— start —

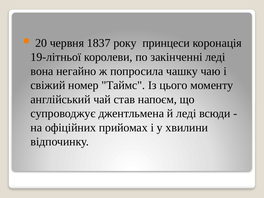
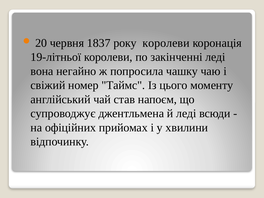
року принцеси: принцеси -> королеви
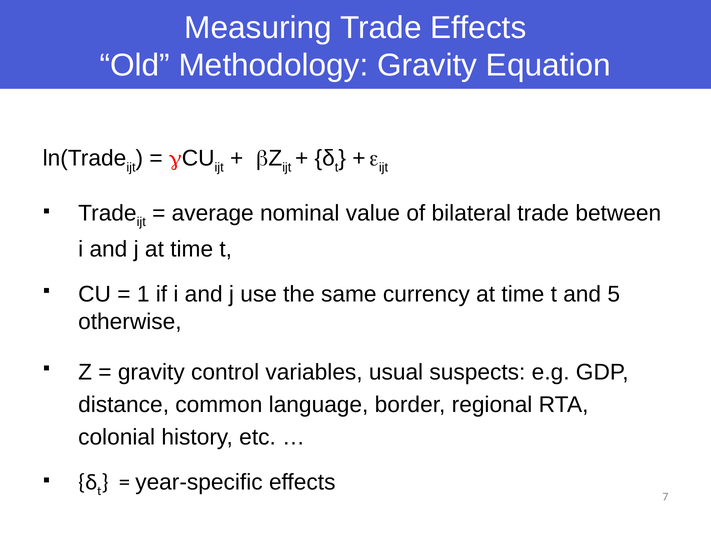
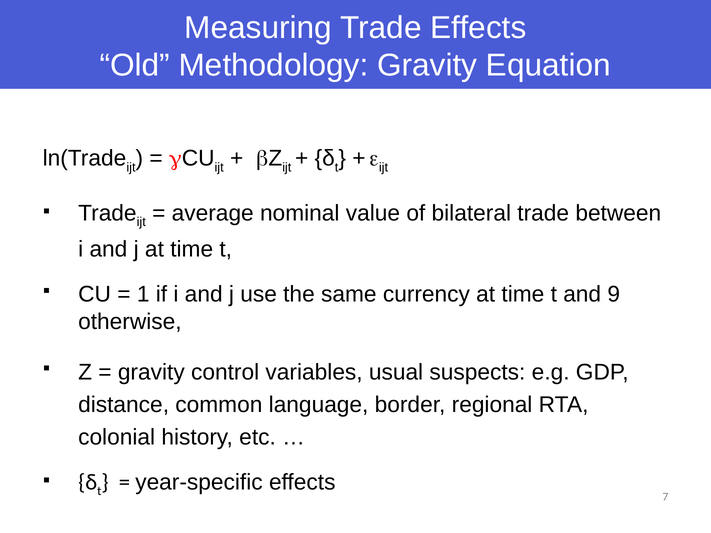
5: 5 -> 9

— end —
— start —

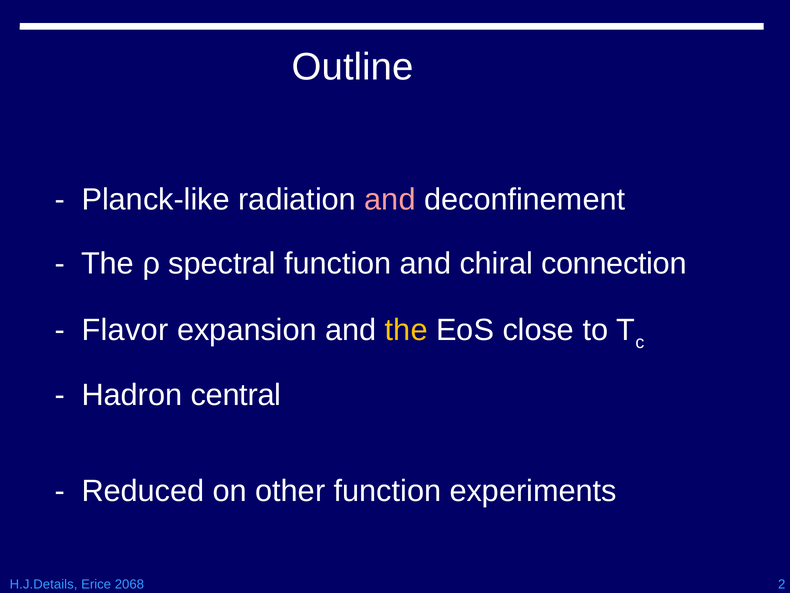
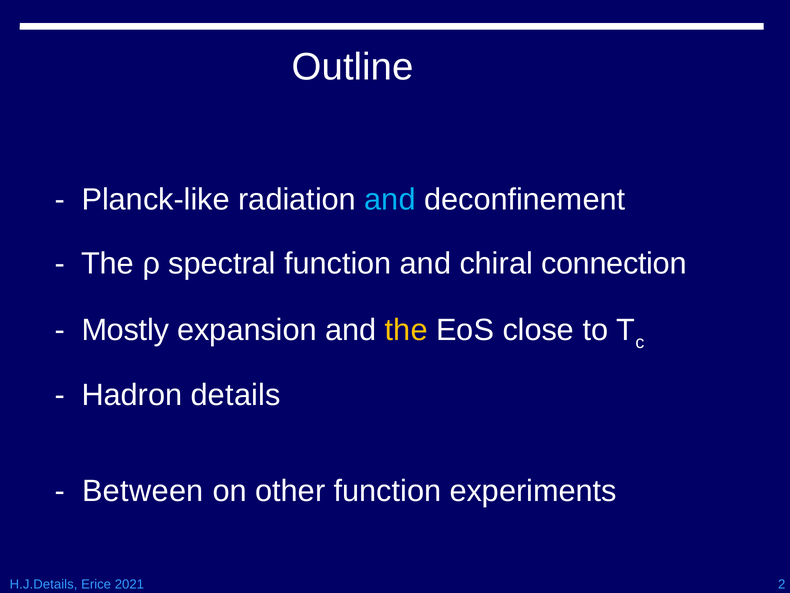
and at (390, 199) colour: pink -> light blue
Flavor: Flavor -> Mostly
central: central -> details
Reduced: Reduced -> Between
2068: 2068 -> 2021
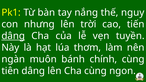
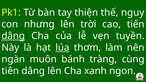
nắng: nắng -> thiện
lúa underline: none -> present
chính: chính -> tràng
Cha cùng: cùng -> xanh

— end —

**TASK BRIEF:** Copy the listing word for word, starting with the line that contains "2068: 2068 -> 2021" and going on through the line that contains "Cha cùng: cùng -> xanh", and leave out the pictures.

**COMPLETE ANSWER:**
2068: 2068 -> 2021
nắng: nắng -> thiện
lúa underline: none -> present
chính: chính -> tràng
Cha cùng: cùng -> xanh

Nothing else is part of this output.